Thanks Patrick, I understand what you were saying about the oil and tubes, what I was asking is that both of the rears that I have have tubes but neither has oil ports.


----------



## hoofhearted (Jan 4, 2017)

Robertriley said:


> is that badge also yours?





*Robertriley ... no, the H.S.&B Thor badge is not mine.

Seems like a fellow CABEr owns the entire machine.

*


----------



## hoofhearted (Jan 4, 2017)

Wcben said:


> Thanks Patrick, I understand what you were saying about the oil and tubes, what I was asking is that both of the rears that I have have tubes but neither has oil ports.




*Wcben ... don't know what to say ... 

If you take each Thor hub you encounter ...
and compare / contrast it with others of same
manufacturer, I would bet you will find variations.

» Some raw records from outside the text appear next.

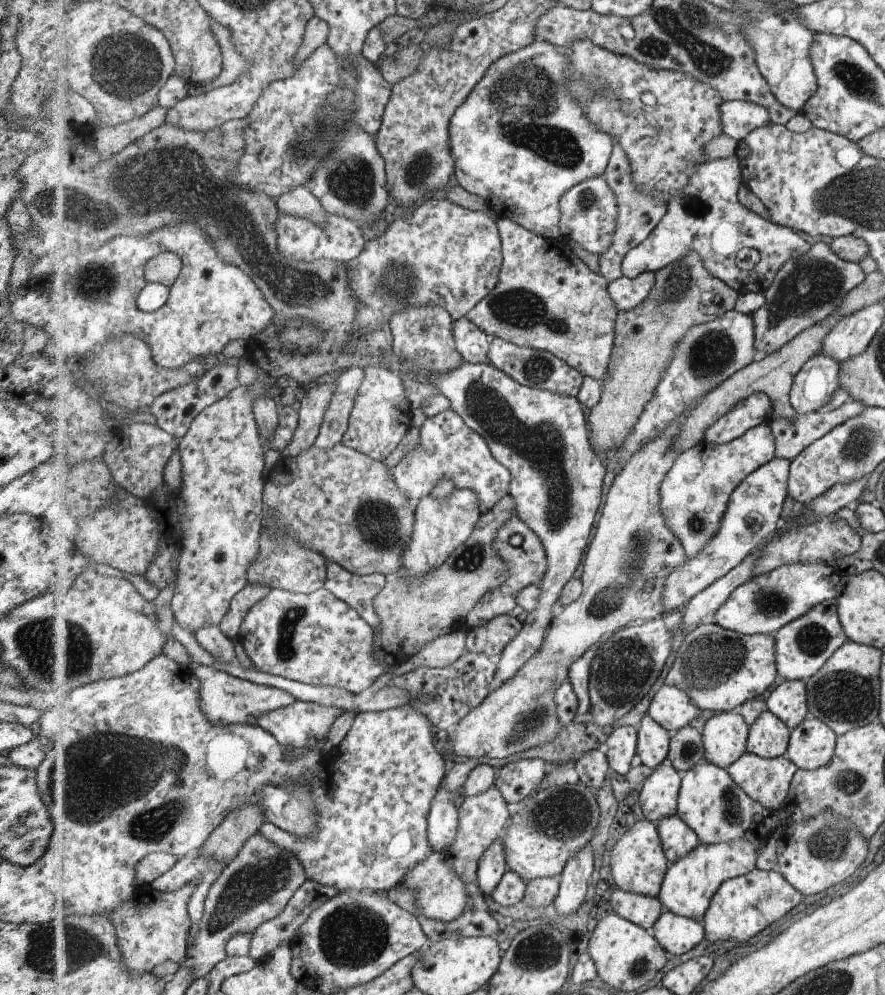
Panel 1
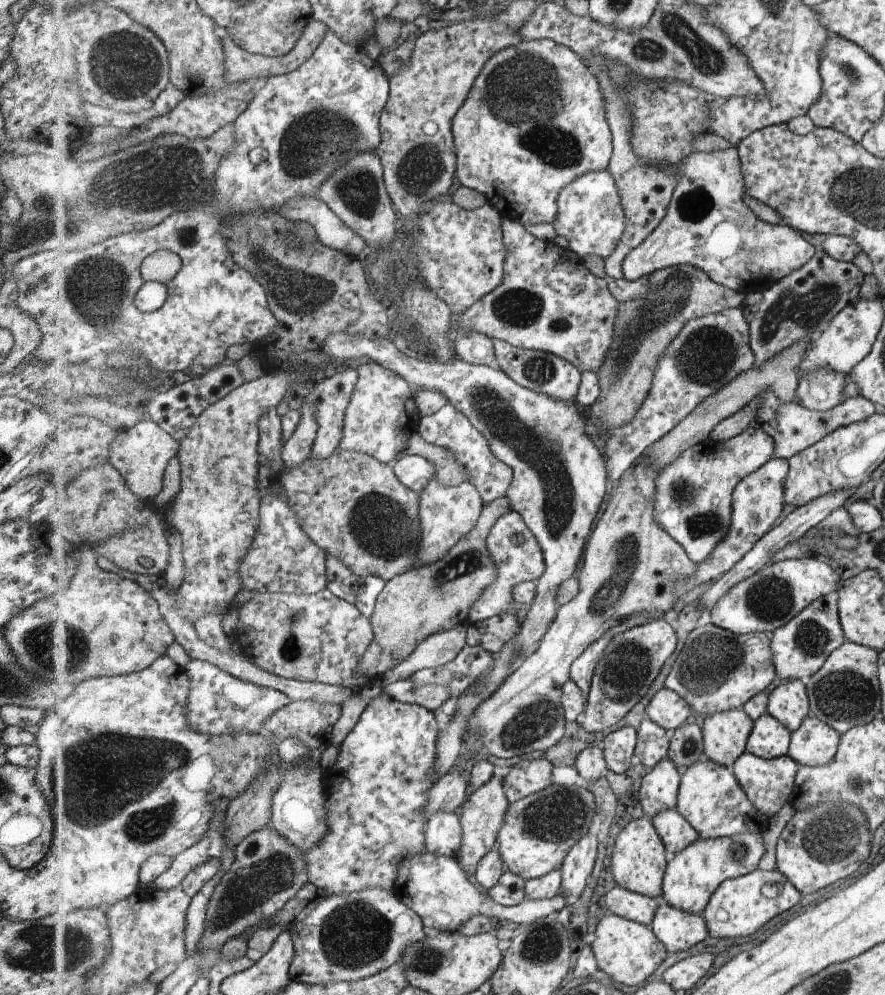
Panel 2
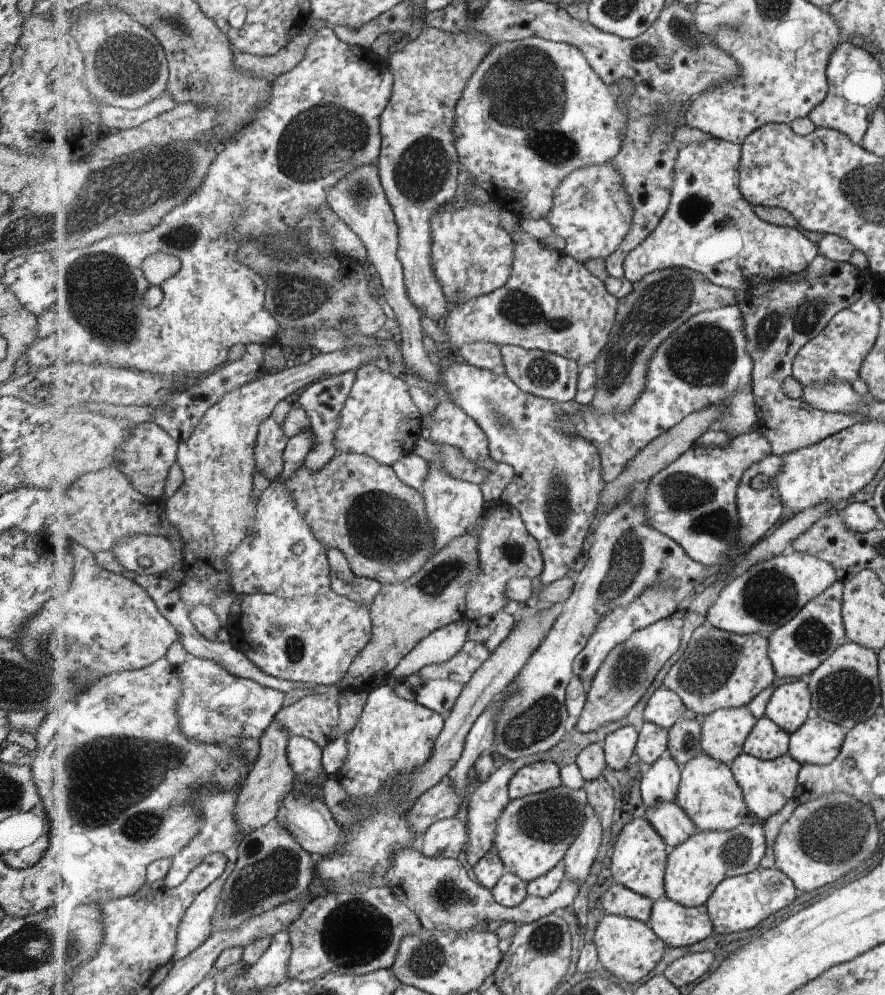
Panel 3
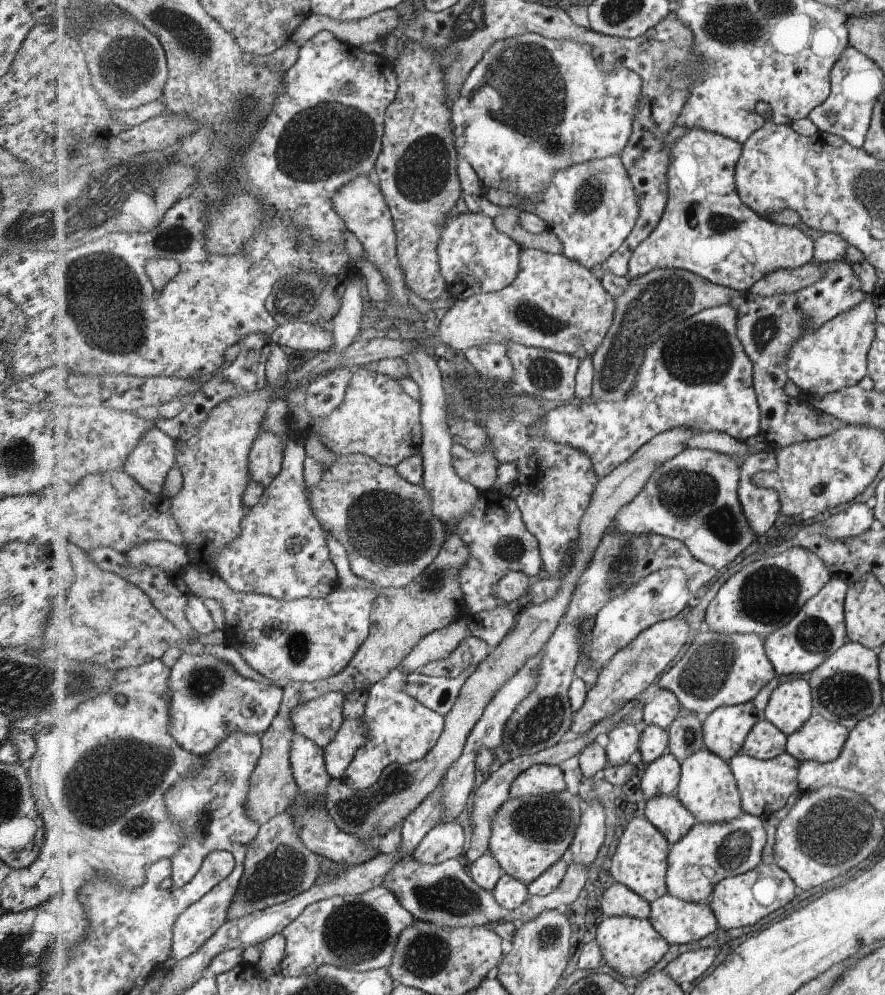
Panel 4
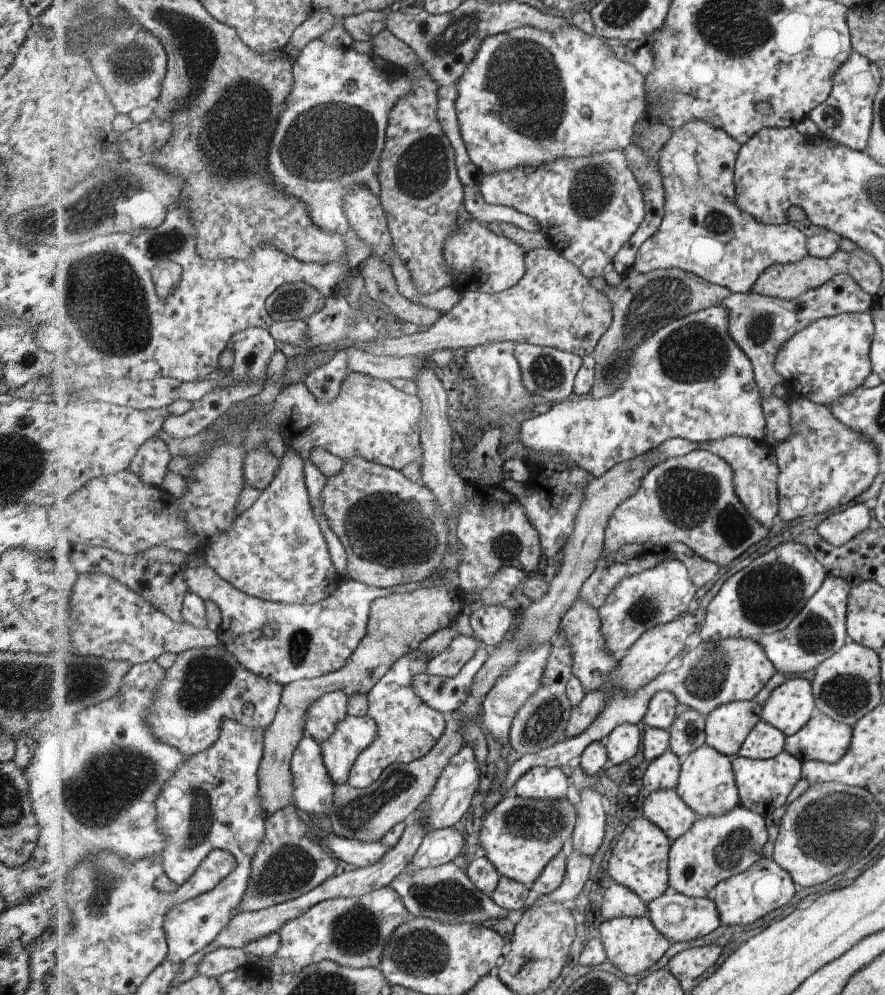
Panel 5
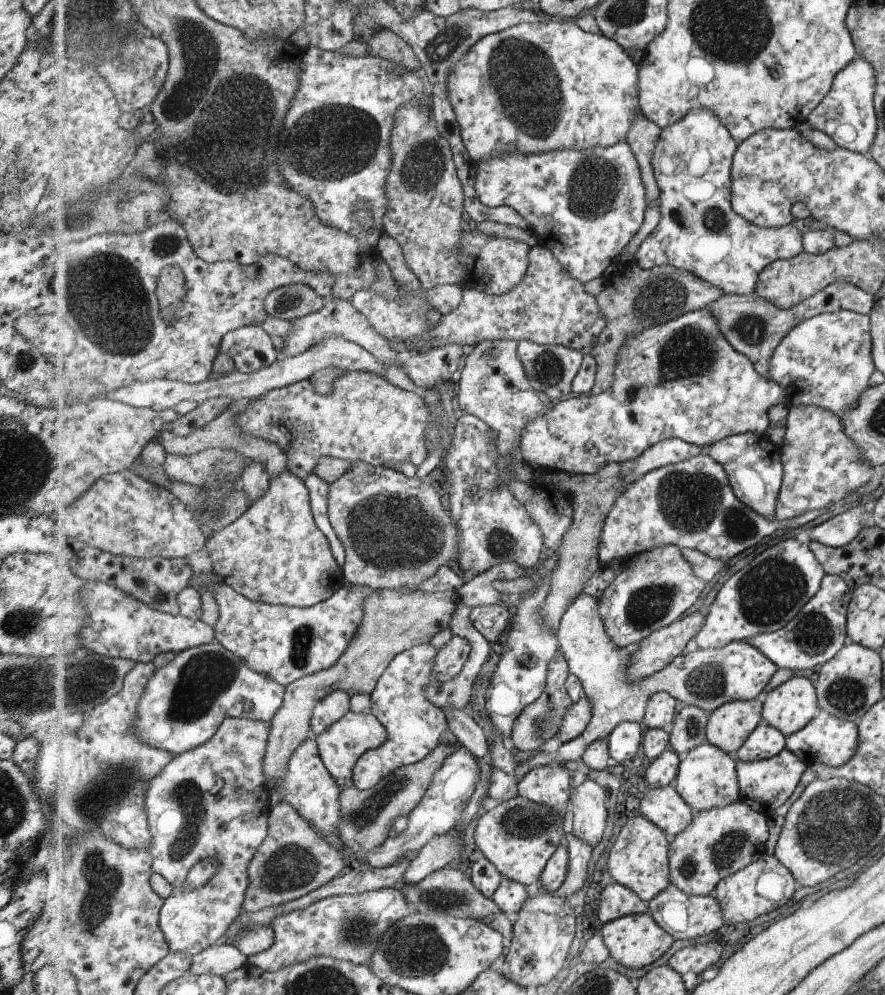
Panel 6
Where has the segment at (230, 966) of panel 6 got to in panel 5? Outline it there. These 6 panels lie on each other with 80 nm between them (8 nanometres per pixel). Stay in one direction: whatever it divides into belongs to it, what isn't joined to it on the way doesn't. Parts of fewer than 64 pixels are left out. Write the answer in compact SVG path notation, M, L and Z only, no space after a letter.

Regardless ... How the heck you gonna get 
oil in those tubes ?*

*The quality-control captain ... on deck the day 
your hubs were built ... must have been asleep 
at the wheel !!* 

*It is highly possible a machinist could drill and 
tap for a replacement oil-port door.   If you don't 
trust the new threads to avoid chipping / flaking 
as they are being made ... Ace Hardware has loads 
of authentic tapered corks in a multitude of sizes.

A tiny cork in the oil-entry is certainly going to be 
less heavy than any metallic-door of sorts, used to 
retain pumped oil.

It beats runnin' dry when you're ''on the rivet'' !!

........ patric


*


----------



## filmonger (Feb 17, 2017)

1896


----------